If tails are frozen, thaw them overnight in the fridge, or in a bag submerged in cold water on the counter for about 30 minutes.
Preheat the grill for about 15 minutes, or a grill pan for 5 minutes, over medium heat.
Meanwhile, prepare the lobster tails. Using kitchen shears, cut down the center of the shell lengthwise, starting from the end opposite the tail fins, continuing down until you reach the tail but without cutting the tail. You want to cut through the top of the shell, but don't cut through the bottom shell. Use a knife to cut lengthwise along the ridge in the center, cutting through the lobster meat but not through the bottom shell, then your thumbs and fingers to spread open the shell. Run a skewer through the center of the flesh lengthwise to prevent curling.
Brush the lobster tails with olive oil. Season with sea salt and black pepper.

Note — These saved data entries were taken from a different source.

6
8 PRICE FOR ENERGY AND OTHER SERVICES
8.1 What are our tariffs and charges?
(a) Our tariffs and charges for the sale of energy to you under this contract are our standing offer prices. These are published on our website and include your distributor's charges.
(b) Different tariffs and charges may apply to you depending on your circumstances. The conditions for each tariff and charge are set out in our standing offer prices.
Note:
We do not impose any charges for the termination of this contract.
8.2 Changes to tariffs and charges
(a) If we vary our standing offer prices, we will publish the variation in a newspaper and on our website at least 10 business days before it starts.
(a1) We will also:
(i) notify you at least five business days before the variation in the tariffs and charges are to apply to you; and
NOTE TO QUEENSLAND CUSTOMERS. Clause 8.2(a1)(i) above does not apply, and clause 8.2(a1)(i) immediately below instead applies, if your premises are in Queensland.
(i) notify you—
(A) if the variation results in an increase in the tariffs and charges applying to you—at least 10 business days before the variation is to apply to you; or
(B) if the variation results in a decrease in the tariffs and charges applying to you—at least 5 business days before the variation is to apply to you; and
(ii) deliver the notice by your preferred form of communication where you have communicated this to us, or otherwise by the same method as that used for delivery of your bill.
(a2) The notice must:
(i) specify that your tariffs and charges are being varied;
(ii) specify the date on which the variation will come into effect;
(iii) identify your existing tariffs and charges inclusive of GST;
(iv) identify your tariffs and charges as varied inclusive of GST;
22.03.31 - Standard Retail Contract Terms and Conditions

In a small bowl, whisk together the melted butter, garlic, lemon juice, smoked paprika, and cayenne. Set aside.
Place the lobster tails on the preheated grill, flesh side down. Cook undisturbed for 5-6 minutes, until the flesh underneath is starting to brown and almost cooked through.

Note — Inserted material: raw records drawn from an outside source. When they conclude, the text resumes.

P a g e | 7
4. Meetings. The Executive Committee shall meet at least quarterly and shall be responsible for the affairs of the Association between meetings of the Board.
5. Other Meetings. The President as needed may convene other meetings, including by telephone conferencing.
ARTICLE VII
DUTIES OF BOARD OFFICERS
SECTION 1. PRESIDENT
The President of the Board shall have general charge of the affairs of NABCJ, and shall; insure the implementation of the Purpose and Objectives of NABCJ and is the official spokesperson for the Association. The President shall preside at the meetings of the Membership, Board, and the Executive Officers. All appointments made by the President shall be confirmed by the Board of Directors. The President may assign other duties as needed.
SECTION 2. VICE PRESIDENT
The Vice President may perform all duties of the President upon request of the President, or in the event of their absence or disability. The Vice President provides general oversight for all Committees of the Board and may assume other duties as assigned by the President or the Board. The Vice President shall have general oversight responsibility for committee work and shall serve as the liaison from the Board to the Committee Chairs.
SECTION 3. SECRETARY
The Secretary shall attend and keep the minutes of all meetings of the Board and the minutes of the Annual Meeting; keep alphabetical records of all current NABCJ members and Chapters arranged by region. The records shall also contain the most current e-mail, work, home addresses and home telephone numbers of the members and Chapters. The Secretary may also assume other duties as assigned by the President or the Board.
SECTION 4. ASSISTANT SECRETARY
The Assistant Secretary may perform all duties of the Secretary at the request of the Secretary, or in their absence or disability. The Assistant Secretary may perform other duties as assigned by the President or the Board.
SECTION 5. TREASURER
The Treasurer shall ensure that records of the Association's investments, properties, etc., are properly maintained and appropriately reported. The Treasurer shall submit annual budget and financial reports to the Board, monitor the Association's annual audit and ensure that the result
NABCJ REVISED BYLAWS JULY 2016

Flip the lobster tails and brush half of the melted garlic butter over the lobster meat. Close the lid and grill for an additional 2-4 minutes for 8-ounce tails, or until opaque. Serve with remaining garlic butter.(If your tails are a different size, a good rule of thumb for lobster tail grill time is about 60-75 seconds total time per ounce of individual tail. For example, if your lobster tails are 8 ounces each, you’ll grill them for 480-600 seconds total, which is 8-10 minutes. Out of that total time, 5-6 minutes would be flesh side down and the remaining time would be after flipping.)